Friday, August 11, 2006

She learned to say, "Kai-Kai!"...


I'm having one of those days where not knowing is killing me. Am I holding my daughter or someone else's? Are the boys playing with their sister right now? If they're out of her sight for more than 5 seconds, I hear her, "Wherez zeh boys, Mama?" And they love her so much. What have I got them into? I can handle losing her. Somehow I would have to. Somehow. But my boys will not understand. We don't know the other families going to court. She would be handed over to them and just...Disappear. Forever. How many tears will Solly and Kai have to cry if another family is chosen?

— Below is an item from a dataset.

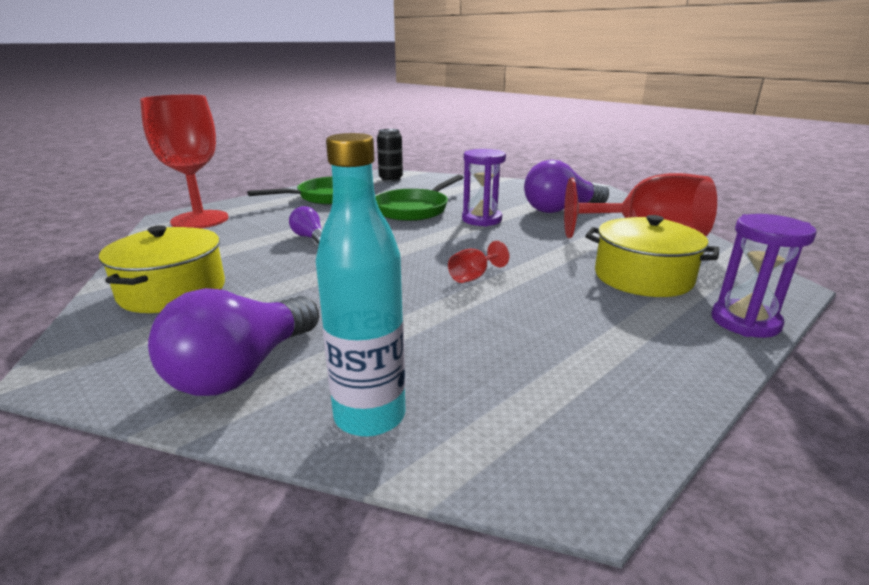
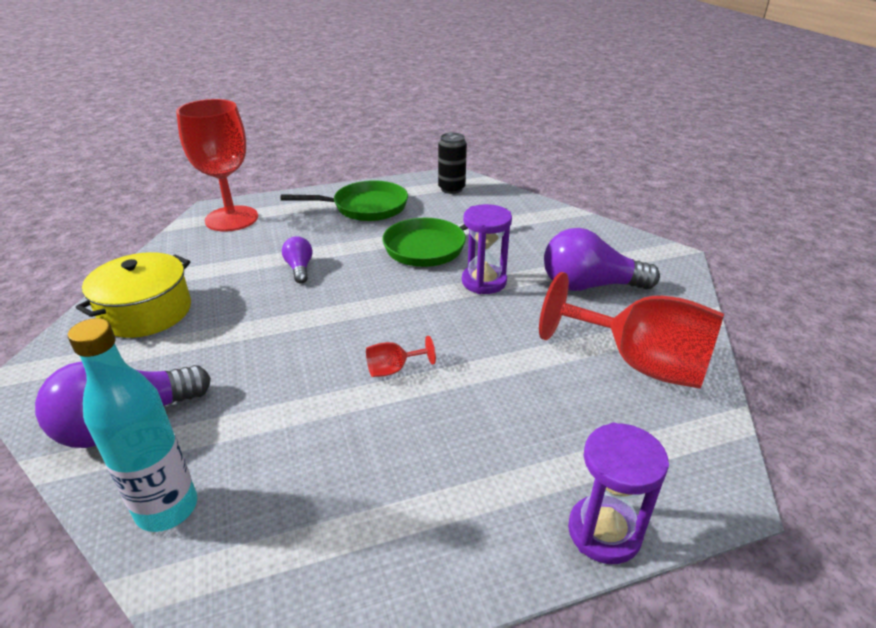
camera: 25 degrees right, 10 degrees up
yellow pot [585,215,719,297] -> none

I don't want them to have to deal with such a big loss when they're so little. How will this shape them? Will this change them? And Rayna? Not even going there. God, please be our advocate. Please keep us together.

4 comments:

Anonymous said...

Try to remember that God is in control ~ no one else. He will protect your family. =) Nana

shell said...

Thanks for all the sweet comments, it must be hard not knowing what is coming next for you guys!! You are strong for following the hard path! :)
And I believe they will be stronger. God doesnt put us through things for no reason, even as young children. He is shaping and forming them everyday!

Anonymous said...

We will all pray as we love her. She fits so well with our family. Papa and I want her to be our granddaughter more than anything. If it's not ment to be, we have each other to help carry us, I however have to beleive and hope with all my heart she will be part of this loving family and grow old with all of us. We love you and will so be there for you no matter what the outcome.

Papa & Goga

The Brothers said...

You guys are awesome! It was just one of those emotional days, you know? Micah eventually ended up buying me some chocolate and babying me a bit. I love my husband.